When it comes to bad or unethical behaviour bankers lead charmed lives. Almost regardless of the scale of criminal behaviour they seldom, if ever end up sharing a cell with the likes of Mr Hoeness.

Time and time again banks break rules or swerve sanctions. And the punishment for carrying out such violations? Seldom more than a mere slap on the wrist.

The puzzling BNP Paribas case is just one more example of bankers looking contrite but never BNPeven coming close to smelling the inside of a prison cell.

On the 31st of June BNP’s fait was sealed. The price for transmitting $30bn worth of payments to Sudan, Iran and other countries in breach of US sanctions was a record-breaking $8.9bn.

A leader in global banking and financial services BNP Paribas lives by the slogan “the bank for a changing world”. Many feel it should actually read: “The bank that’s too big to jail”

The bank’s own lawyers kept ringing alarm bells as nearly $8.8 billion was moved illegally through the US financial system between 2004 and 2012. Despite the warnings, the French bank regularly processed transactions for Sudan, Cuba and Iran. Naturally it failed to acknowledge it was doing anything wrong—until forced to own up to undeniably unlawful behaviour.

The bankers entered a guilty plea and agreed to take punishment. Once again the hidden dialogue was really: “We’re guilty as hell and you can fine us a bundle so long as you don’t make us see the inside of a prison.”

Too Harsh Or Not Harsh Enough?

For most of us $9billion is an unthinkable amount of money. To bankers like BNP this is apparently small change.

After the fine and and losing 13 key employees will anything alter at BNP Paribus?  One would like to think so, but don’t hold your breath. Despite howls from the French Foreign minister, Laurent Fabius the fine was an “unfair and unilateral decision” the punishment by the US Department of Justice, was more token than terminal.

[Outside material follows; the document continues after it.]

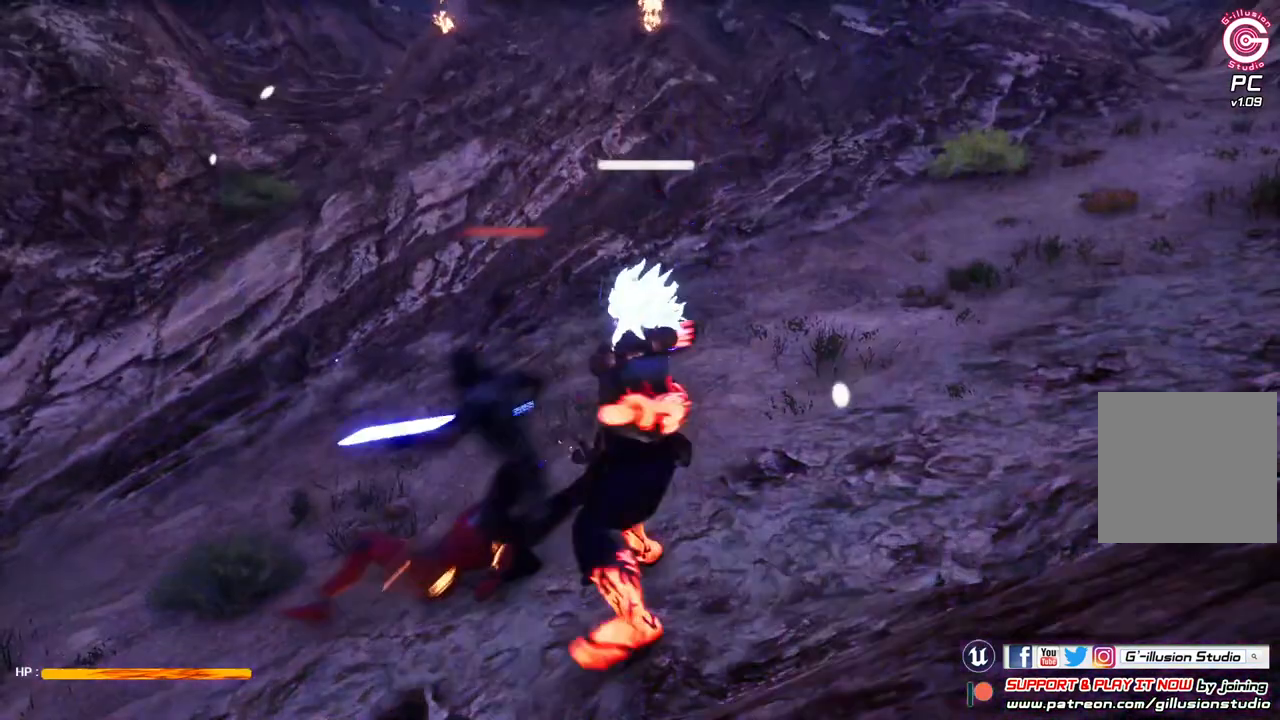
{"buttons": [], "left_stick": "center", "right_stick": "down-left", "events": [[300, "right_stick", "down-left"]]}
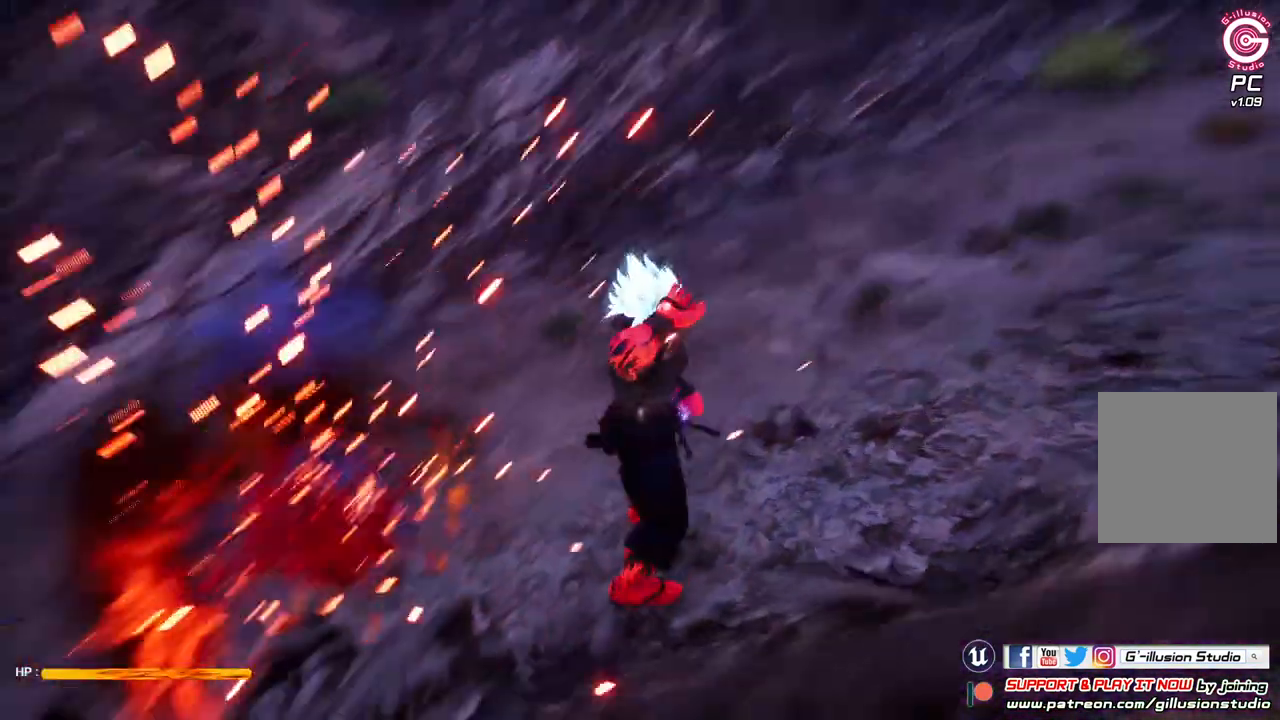
{"buttons": ["R3"], "left_stick": "center", "right_stick": "center", "events": [[167, "right_stick", "left"], [467, "R3", "down"], [467, "right_stick", "center"]]}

Showing just how ineffectual the fine is to BNP Paribas it had the unmitigated cheek to publicly say the sanctions will have “no impact on its operational or business capabilities”. In which case perhaps the amount should be doubled.

To say that BNP Paribas has come off lightly is maybe unfair. The present fine is large, but it’s a mere passing irritation compared to the bank’s monster annual turnover.

Once again, no one has been held accountable within the law. Those 13 employees who departed recently probably did so with relief. At least there was no prospect of them wearing prison uniform.

With zero threat of individual criminal prosecution other institutional leaders will hardly be deterred from acting in such a manner.

Too big to jail?

According to Jaret Seiberg, a Policy Analyst with Guggenheim Partners, “no bank is too big to jail” but this seems more reassuring rhetoric than reality.

Punish the people not the institution is a carefull piece of PR since the history is one of bank executives avoiding serious punishment Just a matter of months ago, Swiss banking giant, Credit Suisse, pleaded guilty to tax evasion, after seemingly helping millions of Americans evade taxes.

Despite becoming “the first bank in more than a decade to admit to a crime in the US” the fine was a slight $2.5bn—a tiny fraction of its truth worth. And of course no banker got anywhere near a prison cell. How do they do it?

At the time of the verdict, Attorney General Eric Holder claimed that the case demonstrated “no financial institution no matter its size or global reach is above the law”. If only this was generally true.

One of the few exceptions was the Icelandic bank Kaupthing where former bosses faced between three and five years in prison.

Banks and financial institutions are at the core of our society. Yet they also seem to float above the law, showing no respect for the rules that are in place. Once the headline making penalties are paid the issue is quietly laid to rest.

But as for holding individuals of these big institutions accountable for their actions -this is one issue that is far from being settled.